As number of breath tests drop, it's 'basically impossible' to get caught drink driving - Chris Bishop

March 27, 2019

National's police spokesman says he is not confident in the Government's road safety strategy.

If people aren't being breath tested, they'll fall back into habits of not watching what they're drinking when they drive, National's police spokesman Chris Bishop says.

There has been a sharp decline in roadside breath tests, at the same time as the road toll climbs in New Zealand.

In 2013, there were 3 million breath tests completed, but last year the number had dropped to 1.4 million - less than half the total of five years earlier.

"I think Kiwis will be concerned about that [number]," Mr Bishop said. "People really do notice it and I think over time it does change people's behaviour because when people know that there's a chance they're going to be breath tested they do think about what they're drinking.

"At the moment it's basically impossible to get stopped because the police aren't doing the tests."

Police have said they are being more strategic, more targeted, using evidence and targeting high risk areas, which all sounded good, Mr Bishop said, but it was the areas which didn't show up as high risk, which people still drove home on after having a few drinks at work or the pub, which needed to be tested as well.

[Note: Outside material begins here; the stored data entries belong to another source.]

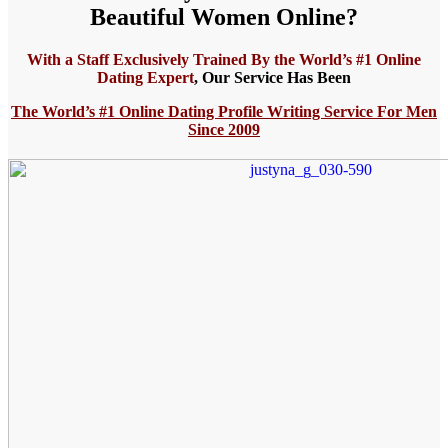
Beautiful Women Online?
With a Staff Exclusively Trained By the World’s #1 Online
Dating Expert
,
Our Service Has Been
The World’s
#1 Online Dating Profile Writing Service For Men
Since 2009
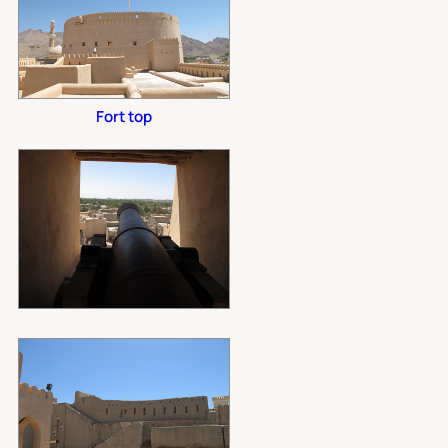
Fort top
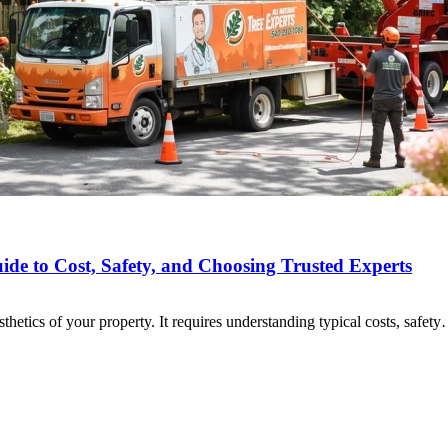
de to Cost, Safety, and Choosing Trusted Experts
sthetics of your property. It requires understanding typical costs, safet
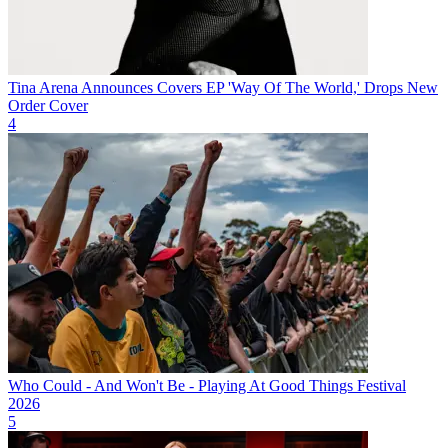
Tina Arena Announces Covers EP 'Way Of The World,' Drops New
Order Cover
4
Who Could - And Won't Be - Playing At Good Things Festival
2026
5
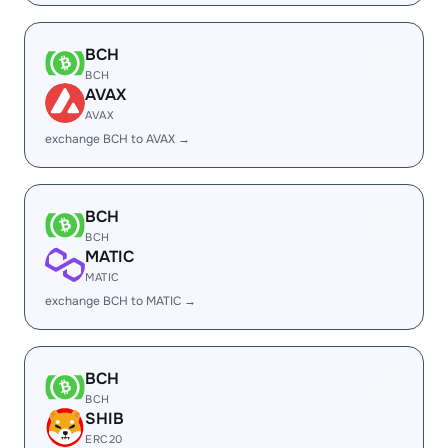
BCH
BCH
AVAX
AVAX
exchange BCH to AVAX →
BCH
BCH
MATIC
MATIC
exchange BCH to MATIC →
BCH
BCH
SHIB
ERC20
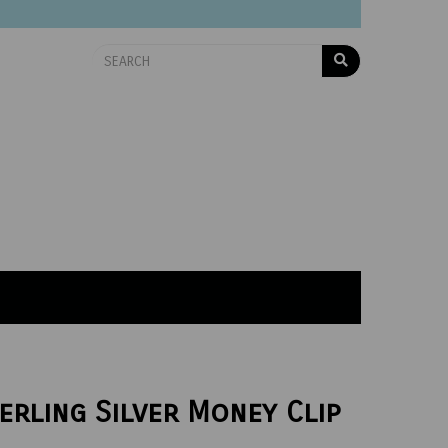
erling Silver Money Clip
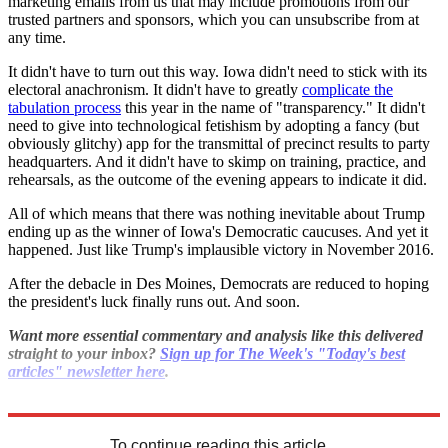
marketing emails from us that may include promotions from our
trusted partners and sponsors, which you can unsubscribe from at
any time.
It didn't have to turn out this way. Iowa didn't need to stick with its
electoral anachronism. It didn't have to greatly
complicate the
tabulation process
this year in the name of "transparency." It didn't
need to give into technological fetishism by adopting a fancy (but
obviously glitchy) app for the transmittal of precinct results to party
headquarters. And it didn't have to skimp on training, practice, and
rehearsals, as the outcome of the evening appears to indicate it did.
All of which means that there was nothing inevitable about Trump
ending up as the winner of Iowa's Democratic caucuses. And yet it
happened. Just like Trump's implausible victory in November 2016.
After the debacle in Des Moines, Democrats are reduced to hoping
the president's luck finally runs out. And soon.
Want more essential commentary and analysis like this delivered
straight to your inbox?
Sign up for The Week's "Today's best
articles" newsletter here
.
Explore More
Democrats
Donald Trump
To continue reading this article...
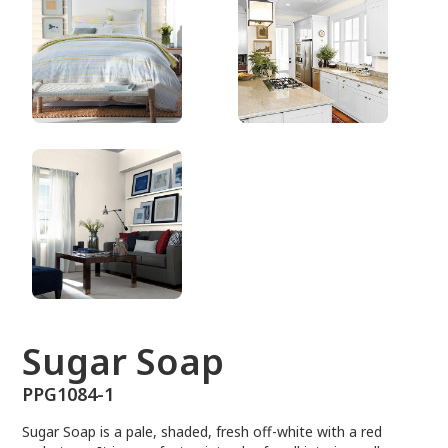
PPG1084-1
Sugar Soap
PPG1084-1
Sugar Soap is a pale, shaded, fresh off-white with a red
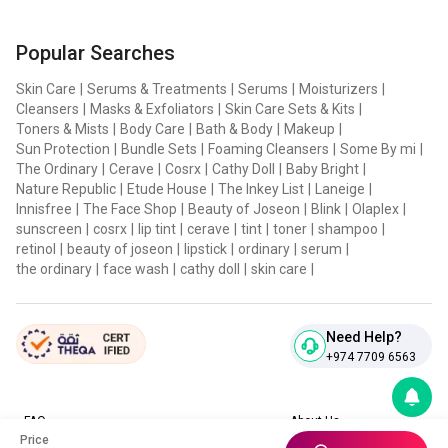
Popular Searches
Skin Care
|
Serums & Treatments
|
Serums
|
Moisturizers
|
Cleansers
|
Masks & Exfoliators
|
Skin Care Sets & Kits
|
Toners & Mists
|
Body Care
|
Bath & Body
|
Makeup
|
Sun Protection
|
Bundle Sets
|
Foaming Cleansers
|
Some By mi
|
The Ordinary
|
Cerave
|
Cosrx
|
Cathy Doll
|
Baby Bright
|
Nature Republic
|
Etude House
|
The Inkey List
|
Laneige
|
Innisfree
|
The Face Shop
|
Beauty of Joseon
|
Blink
|
Olaplex
|
sunscreen
|
cosrx
|
lip tint
|
cerave
|
tint
|
toner
|
shampoo
|
retinol
|
beauty of joseon
|
lipstick
|
ordinary
|
serum
|
the ordinary
|
face wash
|
cathy doll
|
skin care
|
Need Help?
+974 7709 6563
FAQ
About Us
Price
Contact Us
Privacy Policies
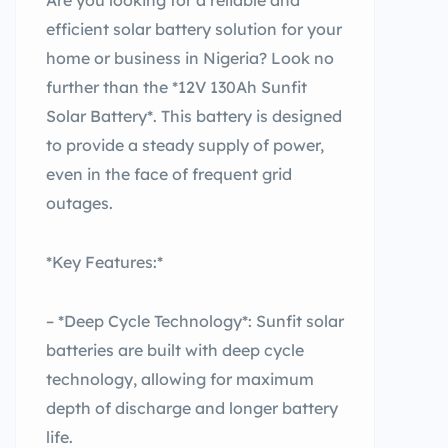
Are you looking for a reliable and
efficient solar battery solution for your
home or business in Nigeria? Look no
further than the *12V 130Ah Sunfit
Solar Battery*. This battery is designed
to provide a steady supply of power,
even in the face of frequent grid
outages.
*Key Features:*
– *Deep Cycle Technology*: Sunfit solar
batteries are built with deep cycle
technology, allowing for maximum
depth of discharge and longer battery
life.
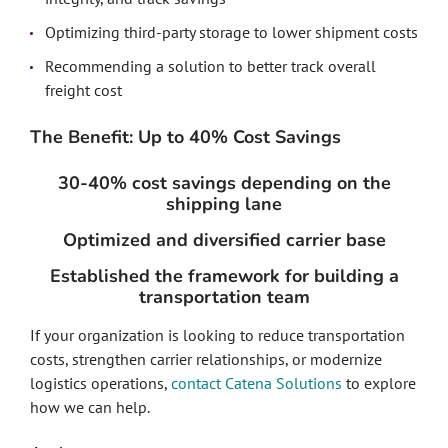
Optimizing third-party storage to lower shipment costs
Recommending a solution to better track overall
freight cost
The Benefit: Up to 40% Cost Savings
30-40% cost savings depending on the
shipping lane
Optimized and diversified carrier base
Established the framework for building a
transportation team
If your organization is looking to reduce transportation
costs, strengthen carrier relationships, or modernize
logistics operations,
contact Catena Solutions
to explore
how we can help.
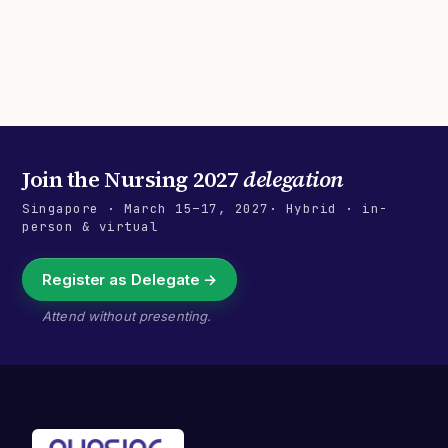
Join the
Nursing 2027
delegation
Singapore
·
March 15–17, 2027
· Hybrid · in-
person & virtual
Register as Delegate →
Attend without presenting.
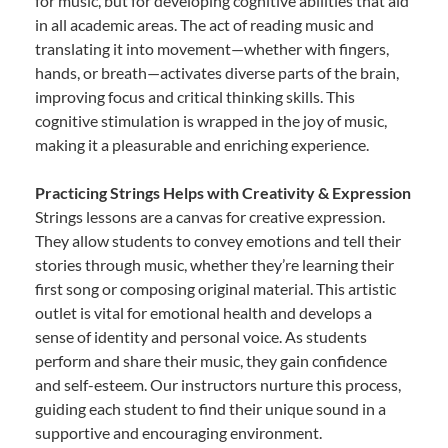
for music, but for developing cognitive abilities that aid
in all academic areas. The act of reading music and
translating it into movement—whether with fingers,
hands, or breath—activates diverse parts of the brain,
improving focus and critical thinking skills. This
cognitive stimulation is wrapped in the joy of music,
making it a pleasurable and enriching experience.
Practicing Strings Helps with Creativity & Expression
Strings lessons are a canvas for creative expression.
They allow students to convey emotions and tell their
stories through music, whether they’re learning their
first song or composing original material. This artistic
outlet is vital for emotional health and develops a
sense of identity and personal voice. As students
perform and share their music, they gain confidence
and self-esteem. Our instructors nurture this process,
guiding each student to find their unique sound in a
supportive and encouraging environment.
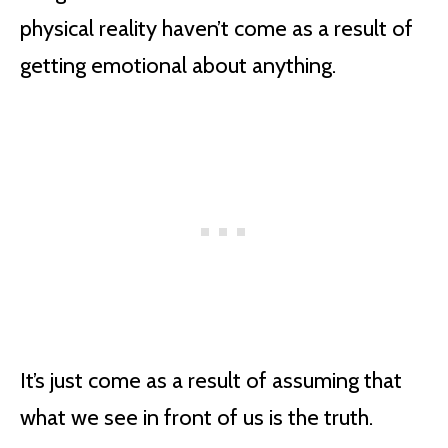
physical reality haven’t come as a result of
getting emotional about anything.
It’s just come as a result of assuming that
what we see in front of us is the truth.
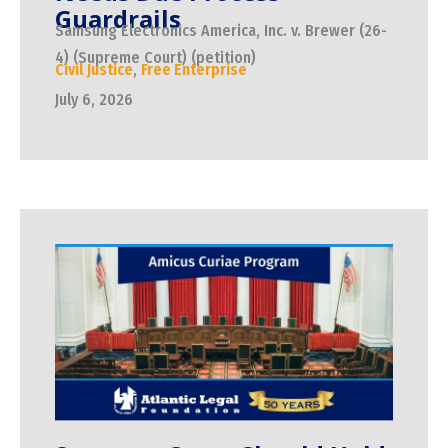
Guardrails
Samsung Electronics America, Inc. v. Brewer (26-
4) (Supreme Court) (petition)
Civil Justice
,
Free Enterprise
July 6, 2026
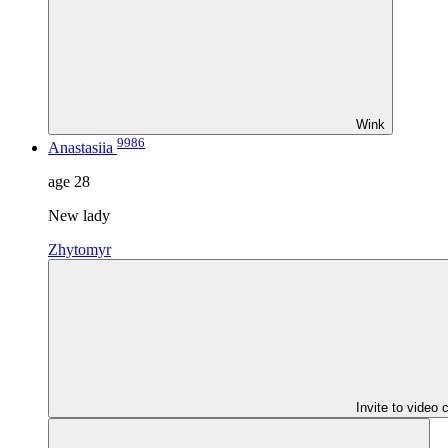
Wink
9986
Anastasiia
age
28
New lady
Zhytomyr
Invite to video 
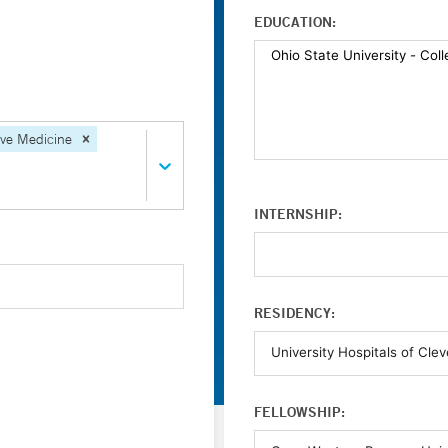
EDUCATION:
ive Medicine
INTERNSHIP:
RESIDENCY:
FELLOWSHIP:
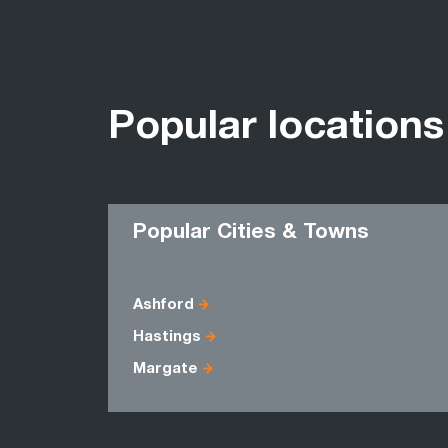
Popular locations
Popular Cities & Towns
Ashford
Hastings
Margate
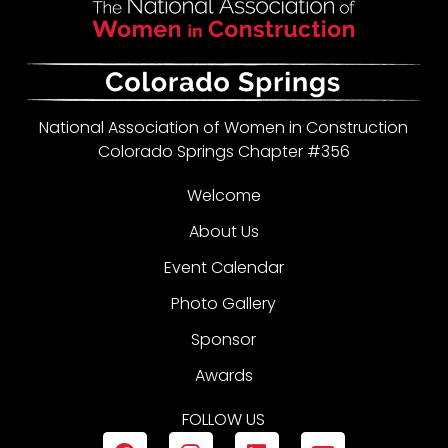
National Association of Women in Construction
Colorado Springs Chapter #356
Welcome
About Us
Event Calendar
Photo Gallery
Sponsor
Awards
FOLLOW US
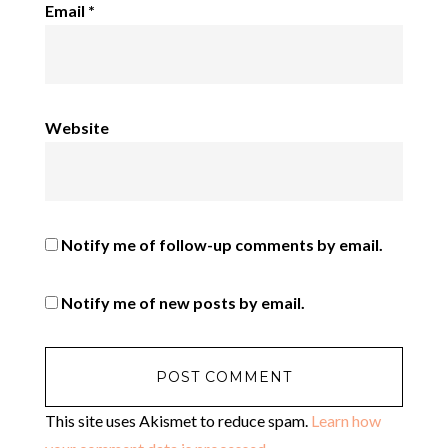
Email
*
Website
Notify me of follow-up comments by email.
Notify me of new posts by email.
This site uses Akismet to reduce spam.
Learn how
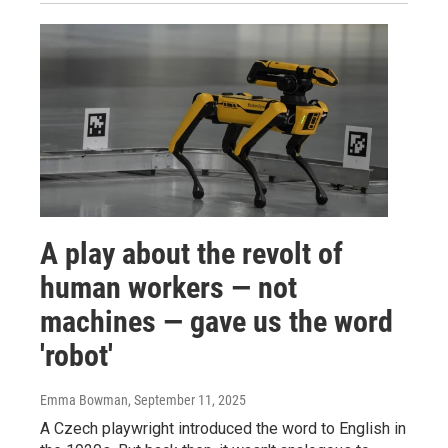
A play about the revolt of
human workers — not
machines — gave us the word
'robot'
Emma Bowman
, September 11, 2025
A Czech playwright introduced the word to English in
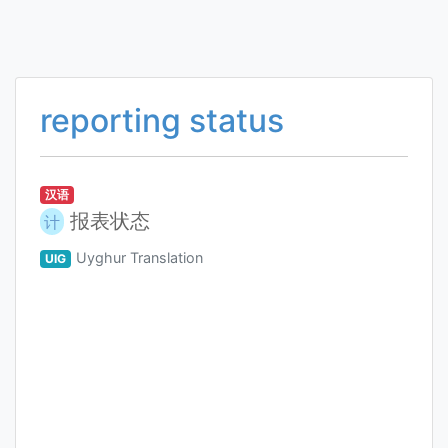
reporting status
汉语
报表状态
计
Uyghur Translation
UIG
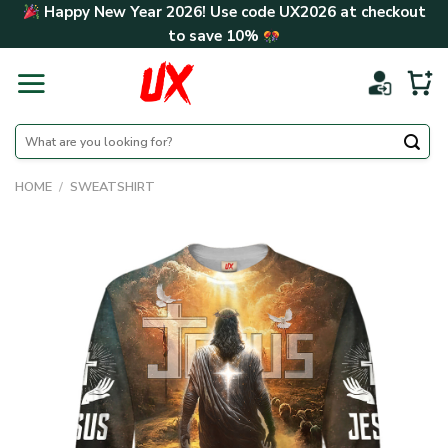
Skip
Happy New Year 2026! Use code
UX2026
at checkout
to
to save
10%
content
Search
for:
HOME
/
SWEATSHIRT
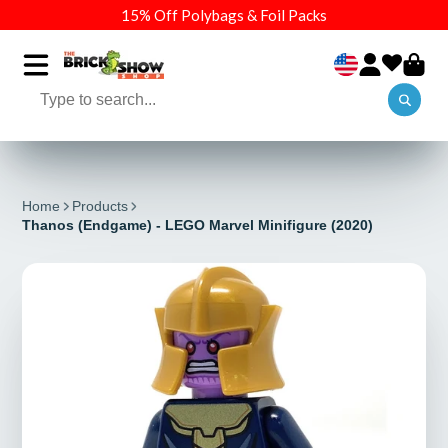
15% Off Polybags & Foil Packs
Home
Products
Thanos (Endgame) - LEGO Marvel Minifigure (2020)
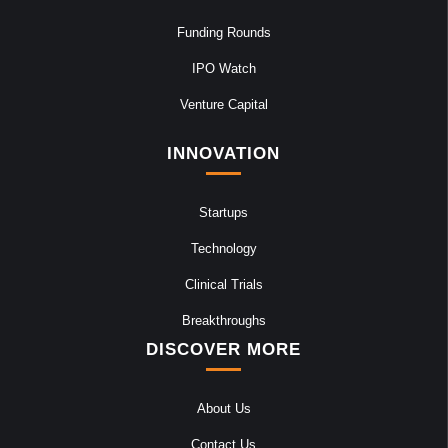
Funding Rounds
IPO Watch
Venture Capital
INNOVATION
Startups
Technology
Clinical Trials
Breakthroughs
DISCOVER MORE
About Us
Contact Us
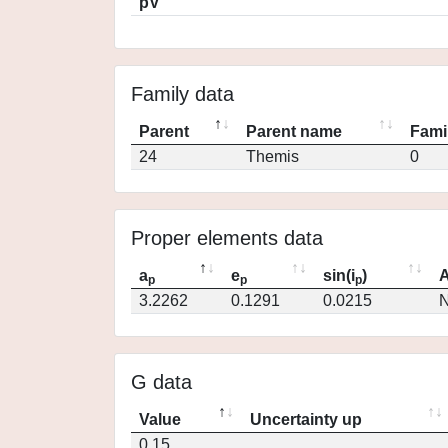
pV
Family data
Parent
Parent name
Fami
24
Themis
0
Proper elements data
a
e
sin(i
)
A
p
p
p
3.2262
0.1291
0.0215
N
G data
Value
Uncertainty up
0.15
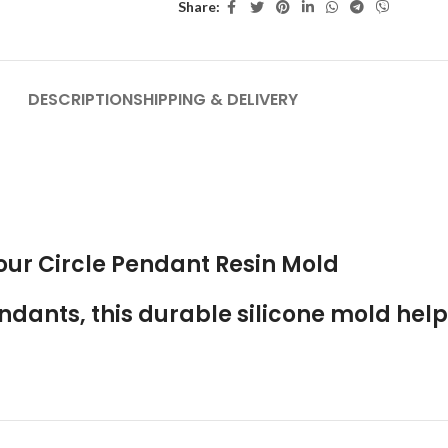
Share:
DESCRIPTION
SHIPPING & DELIVERY
 our
Circle Pendant Resin Mold
ndants, this durable silicone mold help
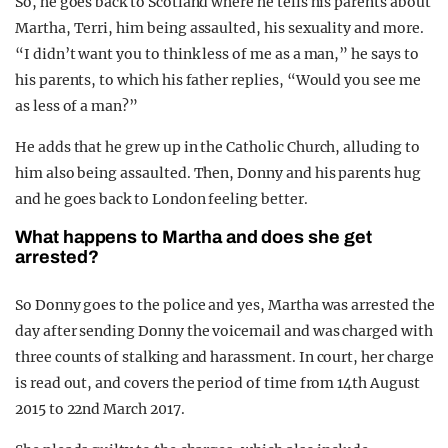
So, he goes back to Scotland where he tells his parents about
Martha, Terri, him being assaulted, his sexuality and more.
“I didn’t want you to think less of me as a man,” he says to
his parents, to which his father replies, “Would you see me
as less of a man?”
He adds that he grew up in the Catholic Church, alluding to
him also being assaulted. Then, Donny and his parents hug
and he goes back to London feeling better.
What happens to Martha and does she get
arrested?
So Donny goes to the police and yes, Martha was arrested the
day after sending Donny the voicemail and was charged with
three counts of stalking and harassment. In court, her charge
is read out, and covers the period of time from 14th August
2015 to 22nd March 2017.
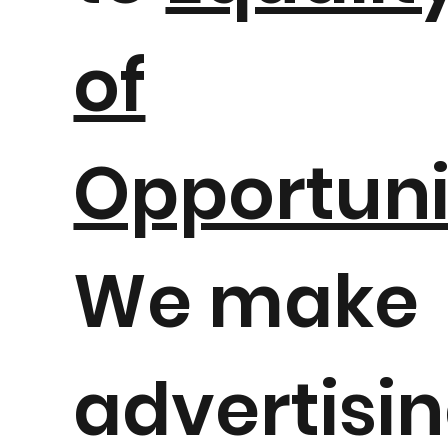
of
Opportuni
We make
advertisi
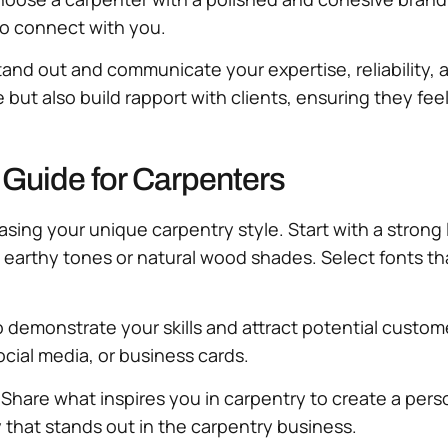
 to connect with you.
tand out and communicate your expertise, reliability, an
ut also build rapport with clients, ensuring they feel
 Guide for Carpenters
casing your unique carpentry style. Start with a stron
 earthy tones or natural wood shades. Select fonts th
o demonstrate your skills and attract potential custo
cial media, or business cards.
 Share what inspires you in carpentry to create a per
ty that stands out in the carpentry business.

"If you don't test people then you don't get that behavioural change over time and stop that drink driving."

The scaling back started when National was in Government, but Mr Bishop said at the time now-police minister Stuart Nash "talked really big" of bringing the number up again.

"They've been in there [in Government] now for 18 months and the number of breath tests has actually fallen by 350,000 so I'd say it's really easy to talk big in opposition, it's a lot harder to deliver in Government," he said.

Mr Bishop said he was not confident, but hopeful the Government's new road safety strategy, to be announced by Julie Anne Genter in April, will increase the number of breath tests on New Zealand roads.